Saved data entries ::
_ _ _ _ _
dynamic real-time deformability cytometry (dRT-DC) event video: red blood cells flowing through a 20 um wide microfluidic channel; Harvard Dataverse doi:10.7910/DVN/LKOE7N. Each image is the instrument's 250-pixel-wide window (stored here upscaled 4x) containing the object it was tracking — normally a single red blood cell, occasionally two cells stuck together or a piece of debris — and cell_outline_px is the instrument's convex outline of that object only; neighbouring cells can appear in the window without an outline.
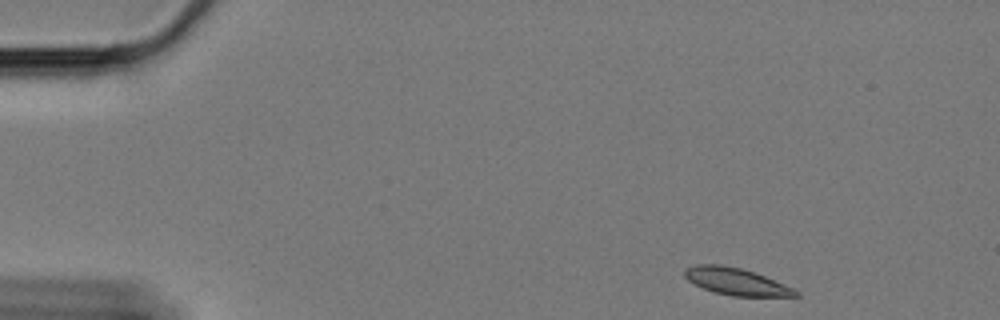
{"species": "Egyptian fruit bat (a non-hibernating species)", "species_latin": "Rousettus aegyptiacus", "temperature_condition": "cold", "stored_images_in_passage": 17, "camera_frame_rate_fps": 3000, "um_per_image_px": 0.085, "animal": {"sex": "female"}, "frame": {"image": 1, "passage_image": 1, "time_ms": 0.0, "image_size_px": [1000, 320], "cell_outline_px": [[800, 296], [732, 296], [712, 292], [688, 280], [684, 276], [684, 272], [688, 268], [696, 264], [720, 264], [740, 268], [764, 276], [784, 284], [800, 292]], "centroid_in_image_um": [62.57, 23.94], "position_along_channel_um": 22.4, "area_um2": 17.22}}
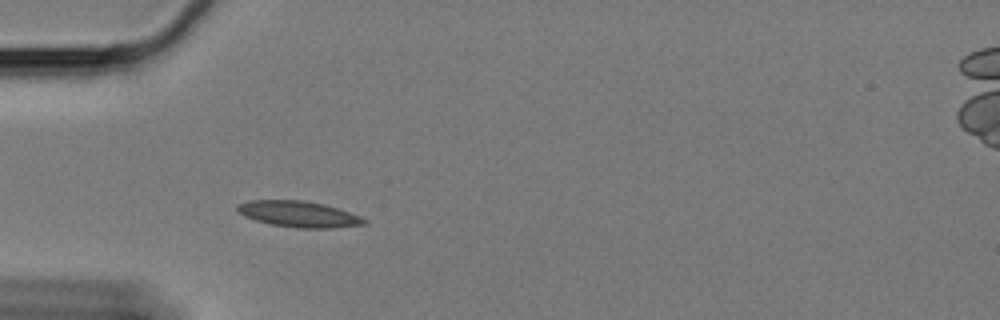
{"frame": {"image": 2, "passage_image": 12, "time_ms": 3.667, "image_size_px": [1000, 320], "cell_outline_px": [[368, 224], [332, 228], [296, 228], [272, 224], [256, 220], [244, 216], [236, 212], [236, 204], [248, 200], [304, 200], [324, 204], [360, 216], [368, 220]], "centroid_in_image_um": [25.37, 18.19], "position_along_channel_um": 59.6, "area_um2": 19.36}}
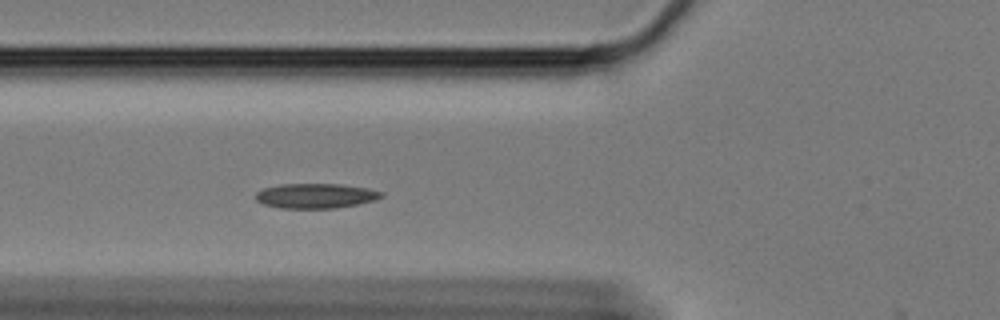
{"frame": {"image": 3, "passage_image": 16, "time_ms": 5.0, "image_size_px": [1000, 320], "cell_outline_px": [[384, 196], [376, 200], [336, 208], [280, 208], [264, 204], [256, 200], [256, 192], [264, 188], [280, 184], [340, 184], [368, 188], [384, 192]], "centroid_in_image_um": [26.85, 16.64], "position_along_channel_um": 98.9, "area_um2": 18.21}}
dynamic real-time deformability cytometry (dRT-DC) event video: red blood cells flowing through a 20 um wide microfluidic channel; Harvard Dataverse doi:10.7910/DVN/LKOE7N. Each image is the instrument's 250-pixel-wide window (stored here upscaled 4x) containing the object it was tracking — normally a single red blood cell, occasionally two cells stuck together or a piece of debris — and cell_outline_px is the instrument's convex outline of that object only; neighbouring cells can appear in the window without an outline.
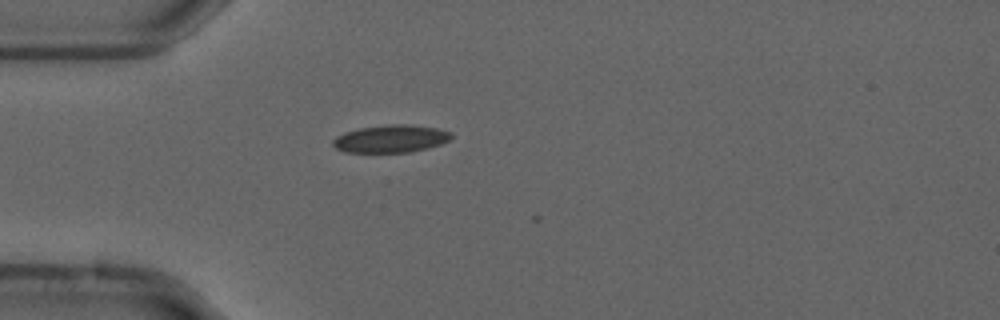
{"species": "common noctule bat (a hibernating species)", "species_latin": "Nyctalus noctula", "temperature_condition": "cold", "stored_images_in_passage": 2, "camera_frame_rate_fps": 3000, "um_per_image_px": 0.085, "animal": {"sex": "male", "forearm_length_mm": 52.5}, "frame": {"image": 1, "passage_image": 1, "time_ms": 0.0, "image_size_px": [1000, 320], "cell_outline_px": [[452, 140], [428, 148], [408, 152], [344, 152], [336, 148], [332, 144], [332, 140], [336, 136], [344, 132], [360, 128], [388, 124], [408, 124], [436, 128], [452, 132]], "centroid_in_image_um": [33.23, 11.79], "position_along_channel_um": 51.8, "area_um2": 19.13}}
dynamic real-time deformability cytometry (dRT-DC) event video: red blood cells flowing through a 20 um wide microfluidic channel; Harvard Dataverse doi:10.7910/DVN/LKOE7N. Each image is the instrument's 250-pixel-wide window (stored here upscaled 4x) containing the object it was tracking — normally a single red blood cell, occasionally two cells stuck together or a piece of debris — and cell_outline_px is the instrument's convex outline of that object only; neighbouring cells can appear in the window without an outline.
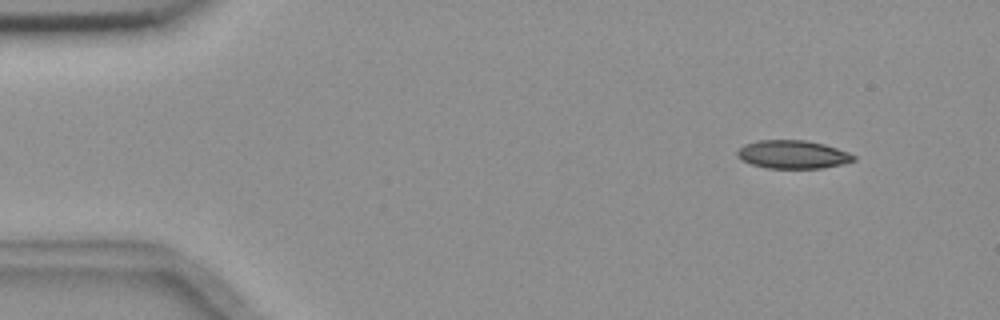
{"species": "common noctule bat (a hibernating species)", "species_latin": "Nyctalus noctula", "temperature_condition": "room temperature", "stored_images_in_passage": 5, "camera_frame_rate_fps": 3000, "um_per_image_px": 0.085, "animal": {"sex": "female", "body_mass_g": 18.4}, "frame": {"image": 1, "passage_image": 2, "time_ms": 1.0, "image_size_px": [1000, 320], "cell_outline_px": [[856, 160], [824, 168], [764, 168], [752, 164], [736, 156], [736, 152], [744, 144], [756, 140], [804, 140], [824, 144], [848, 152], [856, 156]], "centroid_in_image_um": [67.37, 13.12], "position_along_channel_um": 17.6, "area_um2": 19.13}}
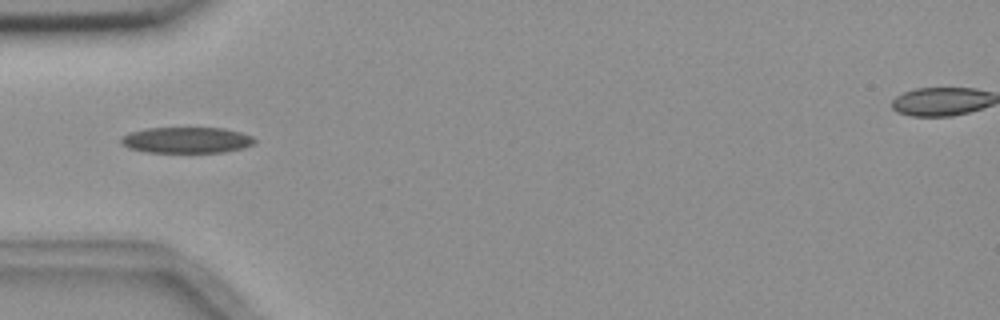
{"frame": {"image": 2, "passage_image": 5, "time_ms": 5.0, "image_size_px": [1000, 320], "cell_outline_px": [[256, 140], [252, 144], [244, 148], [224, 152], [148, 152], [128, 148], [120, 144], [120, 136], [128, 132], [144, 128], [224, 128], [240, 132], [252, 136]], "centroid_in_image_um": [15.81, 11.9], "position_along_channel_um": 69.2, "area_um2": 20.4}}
_ _ _ _ _
Instructions to follow :: Copy the records above exactly. The pictures are not part of the copy.

The output ::
dynamic real-time deformability cytometry (dRT-DC) event video: red blood cells flowing through a 20 um wide microfluidic channel; Harvard Dataverse doi:10.7910/DVN/LKOE7N. Each image is the instrument's 250-pixel-wide window (stored here upscaled 4x) containing the object it was tracking — normally a single red blood cell, occasionally two cells stuck together or a piece of debris — and cell_outline_px is the instrument's convex outline of that object only; neighbouring cells can appear in the window without an outline.
{"species": "Egyptian fruit bat (a non-hibernating species)", "species_latin": "Rousettus aegyptiacus", "temperature_condition": "cold", "stored_images_in_passage": 17, "camera_frame_rate_fps": 3000, "um_per_image_px": 0.085, "animal": {"sex": "female"}, "frame": {"image": 1, "passage_image": 1, "time_ms": 0.0, "image_size_px": [1000, 320], "cell_outline_px": [[800, 296], [732, 296], [712, 292], [688, 280], [684, 276], [684, 272], [688, 268], [696, 264], [720, 264], [740, 268], [764, 276], [784, 284], [800, 292]], "centroid_in_image_um": [62.57, 23.94], "position_along_channel_um": 22.4, "area_um2": 17.22}}
{"frame": {"image": 2, "passage_image": 12, "time_ms": 3.667, "image_size_px": [1000, 320], "cell_outline_px": [[368, 224], [332, 228], [296, 228], [272, 224], [256, 220], [244, 216], [236, 212], [236, 204], [248, 200], [304, 200], [324, 204], [360, 216], [368, 220]], "centroid_in_image_um": [25.37, 18.19], "position_along_channel_um": 59.6, "area_um2": 19.36}}
{"frame": {"image": 3, "passage_image": 16, "time_ms": 5.0, "image_size_px": [1000, 320], "cell_outline_px": [[384, 196], [376, 200], [336, 208], [280, 208], [264, 204], [256, 200], [256, 192], [264, 188], [280, 184], [340, 184], [368, 188], [384, 192]], "centroid_in_image_um": [26.85, 16.64], "position_along_channel_um": 98.9, "area_um2": 18.21}}
dynamic real-time deformability cytometry (dRT-DC) event video: red blood cells flowing through a 20 um wide microfluidic channel; Harvard Dataverse doi:10.7910/DVN/LKOE7N. Each image is the instrument's 250-pixel-wide window (stored here upscaled 4x) containing the object it was tracking — normally a single red blood cell, occasionally two cells stuck together or a piece of debris — and cell_outline_px is the instrument's convex outline of that object only; neighbouring cells can appear in the window without an outline.
{"species": "common noctule bat (a hibernating species)", "species_latin": "Nyctalus noctula", "temperature_condition": "cold", "stored_images_in_passage": 2, "camera_frame_rate_fps": 3000, "um_per_image_px": 0.085, "animal": {"sex": "male", "forearm_length_mm": 52.5}, "frame": {"image": 1, "passage_image": 1, "time_ms": 0.0, "image_size_px": [1000, 320], "cell_outline_px": [[452, 140], [428, 148], [408, 152], [344, 152], [336, 148], [332, 144], [332, 140], [336, 136], [344, 132], [360, 128], [388, 124], [408, 124], [436, 128], [452, 132]], "centroid_in_image_um": [33.23, 11.79], "position_along_channel_um": 51.8, "area_um2": 19.13}}
dynamic real-time deformability cytometry (dRT-DC) event video: red blood cells flowing through a 20 um wide microfluidic channel; Harvard Dataverse doi:10.7910/DVN/LKOE7N. Each image is the instrument's 250-pixel-wide window (stored here upscaled 4x) containing the object it was tracking — normally a single red blood cell, occasionally two cells stuck together or a piece of debris — and cell_outline_px is the instrument's convex outline of that object only; neighbouring cells can appear in the window without an outline.
{"species": "common noctule bat (a hibernating species)", "species_latin": "Nyctalus noctula", "temperature_condition": "room temperature", "stored_images_in_passage": 5, "camera_frame_rate_fps": 3000, "um_per_image_px": 0.085, "animal": {"sex": "female", "body_mass_g": 18.4}, "frame": {"image": 1, "passage_image": 2, "time_ms": 1.0, "image_size_px": [1000, 320], "cell_outline_px": [[856, 160], [824, 168], [764, 168], [752, 164], [736, 156], [736, 152], [744, 144], [756, 140], [804, 140], [824, 144], [848, 152], [856, 156]], "centroid_in_image_um": [67.37, 13.12], "position_along_channel_um": 17.6, "area_um2": 19.13}}
{"frame": {"image": 2, "passage_image": 5, "time_ms": 5.0, "image_size_px": [1000, 320], "cell_outline_px": [[256, 140], [252, 144], [244, 148], [224, 152], [148, 152], [128, 148], [120, 144], [120, 136], [128, 132], [144, 128], [224, 128], [240, 132], [252, 136]], "centroid_in_image_um": [15.81, 11.9], "position_along_channel_um": 69.2, "area_um2": 20.4}}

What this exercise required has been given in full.